Business leaders are tuning into the quantifiable benefits of workforce diversity, which have nothing to do really with arguments of what is the right thing to do or what is fair. While those arguments matter to society at large, businesses tend to focus on what will impact the bottom line. And, thankfully, the bottom line value of diversity is huge, according to studies from organizations including Morgan Stanley, The World Economic Forum, and McKinsey.
The increasing awareness that inclusivity is good for business sparks critical questions for leaders, including CIOs, who must create the environments to retain diverse teams.
[Want more on shaping your team? See our related article, A CIO's leadership advice for female executives.]
Before we dive into the questions CIOs should ask to successfully lead inclusive teams, let’s cover why they should do so. McKinsey found that gender diverse companies are 15 percent more likely to outperform, while ethnically diverse companies are 35 percent more likely to outperform. CIOs can help their companies realize that potential by fostering diversity within their teams.
Examine these three questions:
1. Am I seeking to understand?
Inclusion starts first with understanding, then acceptance, and ultimately empathy and compassion. But it’s hard to develop empathy and compassion for someone if you don’t know what it’s like to be them, what they might be challenged with, and what shaped them.
When my son starts school each year, the teachers dedicate several days for the kids to tell stories about themselves. My son didn’t like this at first, but about three days in, he realized his community of friends had expanded and he had developed a greater level of compassion for the kids in his grade. This has served him well in a school heavily focused on project-based learning – an environment much like work.
CIOs can do this, too. Be genuinely curious without judgment, and others will open up. Ask questions like:
- What was it like growing up in China, India, Egypt...?
- What are the cultural differences you’ve had to work around coming here?
- Do you see this problem we have in front of us differently than I describe it? How and why?
You can also invest in structured icebreakers around diversity for your teams. For example, take a Friday afternoon and:
- Have your team watch “It Aint Pretty” or “She Started It,” or ask them to read the McKinsey report on women in the workforce, and then discuss it.
- Invite YearUp to talk to the company about its inner-city programs around training underprivileged youth to gain tech skills.
- Implement reverse mentoring by pairing Millennials with Boomers or GenX’ers.
2. Am I helping my team to envision the future?
We know from studying women in the workplace that they suffer self-doubt that holds them back. In my opinion, other under-represented groups do the same. We don’t see others like ourselves advance, and so we are cautious about pushing forward.
There are ways to pull anyone forward, though. Start your 1:1 meetings with, “What do you want to talk about?” If employees aren’t all over that opportunity, ask questions like:
- What are you working on that excites you?
- What hurdles have you overcome recently?
- What is your stretch goal with this project, this year, or this role?
- What skills are you hoping to build next?”
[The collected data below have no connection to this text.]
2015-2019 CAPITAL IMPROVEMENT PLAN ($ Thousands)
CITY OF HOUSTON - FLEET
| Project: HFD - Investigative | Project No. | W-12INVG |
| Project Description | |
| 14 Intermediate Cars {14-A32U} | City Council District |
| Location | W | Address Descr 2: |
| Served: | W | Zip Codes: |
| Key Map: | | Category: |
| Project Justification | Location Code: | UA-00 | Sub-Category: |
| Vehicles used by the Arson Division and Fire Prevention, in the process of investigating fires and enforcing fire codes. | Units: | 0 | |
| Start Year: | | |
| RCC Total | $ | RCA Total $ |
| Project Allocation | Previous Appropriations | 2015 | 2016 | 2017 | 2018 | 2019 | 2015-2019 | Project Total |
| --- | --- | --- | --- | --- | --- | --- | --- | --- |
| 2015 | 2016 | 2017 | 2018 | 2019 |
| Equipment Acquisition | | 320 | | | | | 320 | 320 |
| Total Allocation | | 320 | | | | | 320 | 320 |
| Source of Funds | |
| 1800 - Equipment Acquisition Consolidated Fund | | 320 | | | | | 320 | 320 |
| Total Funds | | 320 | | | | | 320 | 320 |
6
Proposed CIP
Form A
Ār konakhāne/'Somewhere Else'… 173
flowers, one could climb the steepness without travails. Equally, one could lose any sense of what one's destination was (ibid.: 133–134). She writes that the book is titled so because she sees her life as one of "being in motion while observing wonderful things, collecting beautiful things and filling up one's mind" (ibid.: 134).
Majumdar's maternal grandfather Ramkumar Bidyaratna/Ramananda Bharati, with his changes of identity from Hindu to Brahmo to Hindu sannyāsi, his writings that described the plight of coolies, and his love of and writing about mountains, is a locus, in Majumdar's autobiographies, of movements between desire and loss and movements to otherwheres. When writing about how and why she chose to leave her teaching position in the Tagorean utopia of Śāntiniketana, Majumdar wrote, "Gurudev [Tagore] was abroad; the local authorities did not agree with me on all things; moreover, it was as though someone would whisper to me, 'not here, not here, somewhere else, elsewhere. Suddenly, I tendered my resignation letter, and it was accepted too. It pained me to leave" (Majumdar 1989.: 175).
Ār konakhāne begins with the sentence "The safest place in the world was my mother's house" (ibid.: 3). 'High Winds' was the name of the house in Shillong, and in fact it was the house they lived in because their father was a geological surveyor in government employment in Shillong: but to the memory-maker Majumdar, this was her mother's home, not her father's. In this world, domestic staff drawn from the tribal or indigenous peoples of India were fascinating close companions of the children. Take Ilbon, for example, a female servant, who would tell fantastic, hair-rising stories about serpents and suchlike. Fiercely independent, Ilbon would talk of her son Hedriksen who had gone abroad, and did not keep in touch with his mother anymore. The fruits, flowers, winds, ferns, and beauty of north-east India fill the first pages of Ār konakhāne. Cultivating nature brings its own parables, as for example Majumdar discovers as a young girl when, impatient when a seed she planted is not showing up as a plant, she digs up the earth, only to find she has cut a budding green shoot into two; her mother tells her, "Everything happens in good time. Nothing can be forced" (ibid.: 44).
When you need to have a difficult conversation that involves criticism, try “feeding forward” instead of “giving feedback.” Feeding forward focuses on the future, with questions like:
- Did that go as well as you would have liked?
- Knowing what you know now, how would you approach it differently?
- How else could you apply this new skill or experience and build on it?
If people trust they can make mistakes and grow with your guidance, they will be honest with what they need to do.
Finally, ask your staff about the future.
- Are there roles here you want to strive for?
- What do you think might stop you from achieving that?
3. Am I enabling my “diversity developers?”
Finally, let’s say you got that diverse individual hire (perhaps one African-American man among a sea of white women). One of the most common reasons individuals from under-represented groups cite when they opt out of a college major or a job opportunity is not having others like themselves to help keep them there. It’s lonely being the only one.
PayPal conducted a study of 1,000 managers with five or more employees under them, which showed that women managers had twice the number of women on their teams as male managers did. What PayPal realized, and what other studies indicate, is that when you find diversity developers or diversity magnets, you need to nurture them, learn from them, enable their efforts, and engage them in bringing on other diverse hires to boost everyone’s chances for success.
To do that, make sure these employees know when positions are open, and advocate for the qualified candidates they put forth. This is something leaders who represent the majority can do more effectively than employees of under-represented groups. According to a study cited in Harvard Business Review, women and minorities are often penalized for promoting diversity at work, making it imperative that CIOs enable diversity developers by listening and acting themselves.
Given the bottom-line implications of workforce diversity, CIOs need to be more proactive in creating and fostering inclusive teams. By incorporating the above questions into your leadership practice, you can move your organization in the right direction.